Excerpt »
----
= Cryptomnesia =

Memory bias

Cryptomnesia occurs when a forgotten memory returns without it being recognized as such by the subject, who believes it is something new and original. It is a memory bias whereby a person may falsely recall generating a thought, an idea, a tune, a name, or a joke; they are not deliberately engaging in plagiarism, but are experiencing a memory as if it were a new inspiration.

Cryptomnesia was first documented in 1874. The earliest case involved medium Stainton Moses, who thought he was communicating with spirits but unknowingly repeated details he had previously read in a newspaper. The term was coined by psychiatrist Théodore Flournoy while studying medium Hélène Smith, highlighting how forgotten memories can resurface distorted by imagination. Psychologists like Carl Jung, Sigmund Freud, and Jacques Lacan further explored the concept, linking it to subconscious memory retrieval, creativity, and self-misrecognition. Jung analyzed Friedrich Nietzsche's writings, suggesting his use of previously encountered material was likely unintentional.

Experimental research has demonstrated cryptomnesia's prevalence. In one of the first studies, participants took turns generating examples within categories and were later asked to produce new, unique ones. Between 3% and 9% inadvertently repeated others' ideas or misattributed them to themselves, a finding replicated in word puzzles, brainstorming sessions, and similar tasks. Cryptomnesia is more likely when cognitive load impairs source monitoring: people are less able to recall where an idea originated and may unconsciously claim it as their own. Jung noted that this process often drives creativity: authors may write something they believe to be original, only to later discover its similarity to previously encountered works.
----
Exercise instructions »
- 1) Condense the paragraph of the cryptomnesia article that begins "Cryptomnesia was first documented in 1874" into a shorter version that keeps its main facts.
- 2) Echo the passage of the cryptomnesia article starting with "Cryptomnesia was first" and going on through "was likely unintentional.".
- 3) According to the cryptomnesia article, what share of participants in one of the first studies inadvertently repeated others' ideas or misattributed them to themselves?
Rely only on the cryptomnesia article for what comes next.
----
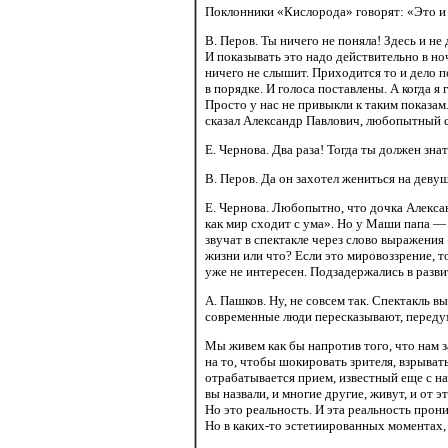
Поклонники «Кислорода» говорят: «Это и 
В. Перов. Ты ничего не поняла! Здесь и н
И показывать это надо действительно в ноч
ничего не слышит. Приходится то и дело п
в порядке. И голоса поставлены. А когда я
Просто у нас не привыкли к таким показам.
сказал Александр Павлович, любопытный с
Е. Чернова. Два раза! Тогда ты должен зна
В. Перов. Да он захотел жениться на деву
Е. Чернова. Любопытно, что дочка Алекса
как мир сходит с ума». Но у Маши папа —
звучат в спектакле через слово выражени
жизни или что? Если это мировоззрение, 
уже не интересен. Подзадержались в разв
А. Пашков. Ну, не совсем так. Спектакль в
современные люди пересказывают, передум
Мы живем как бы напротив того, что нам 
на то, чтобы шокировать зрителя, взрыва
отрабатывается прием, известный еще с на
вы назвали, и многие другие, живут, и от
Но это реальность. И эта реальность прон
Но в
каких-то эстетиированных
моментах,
----
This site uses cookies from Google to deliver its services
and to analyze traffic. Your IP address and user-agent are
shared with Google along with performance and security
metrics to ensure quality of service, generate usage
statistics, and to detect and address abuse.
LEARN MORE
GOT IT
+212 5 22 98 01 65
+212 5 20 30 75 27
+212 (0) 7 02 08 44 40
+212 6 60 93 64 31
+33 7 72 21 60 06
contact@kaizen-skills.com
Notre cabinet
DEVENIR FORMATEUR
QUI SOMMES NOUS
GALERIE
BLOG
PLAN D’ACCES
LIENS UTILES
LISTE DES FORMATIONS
----
Answer set »
- 1) Cryptomnesia was first documented in 1874. The earliest case was the medium Stainton Moses, who believed he was communicating with spirits but was unknowingly repeating details from a newspaper. The psychiatrist Théodore Flournoy coined the term while studying the medium Hélène Smith. Carl Jung, Sigmund Freud, and Jacques Lacan later linked it to subconscious memory retrieval, creativity, and self-misrecognition. Jung judged that Friedrich Nietzsche's use of earlier material was likely unintentional.

- 2)
Cryptomnesia was first documented in 1874. The earliest case involved medium Stainton Moses, who thought he was communicating with spirits but unknowingly repeated details he had previously read in a newspaper. The term was coined by psychiatrist Théodore Flournoy while studying medium Hélène Smith, highlighting how forgotten memories can resurface distorted by imagination. Psychologists like Carl Jung, Sigmund Freud, and Jacques Lacan further explored the concept, linking it to subconscious memory retrieval, creativity, and self-misrecognition. Jung analyzed Friedrich Nietzsche's writings, suggesting his use of previously encountered material was likely unintentional.

- 3) Between 3% and 9%.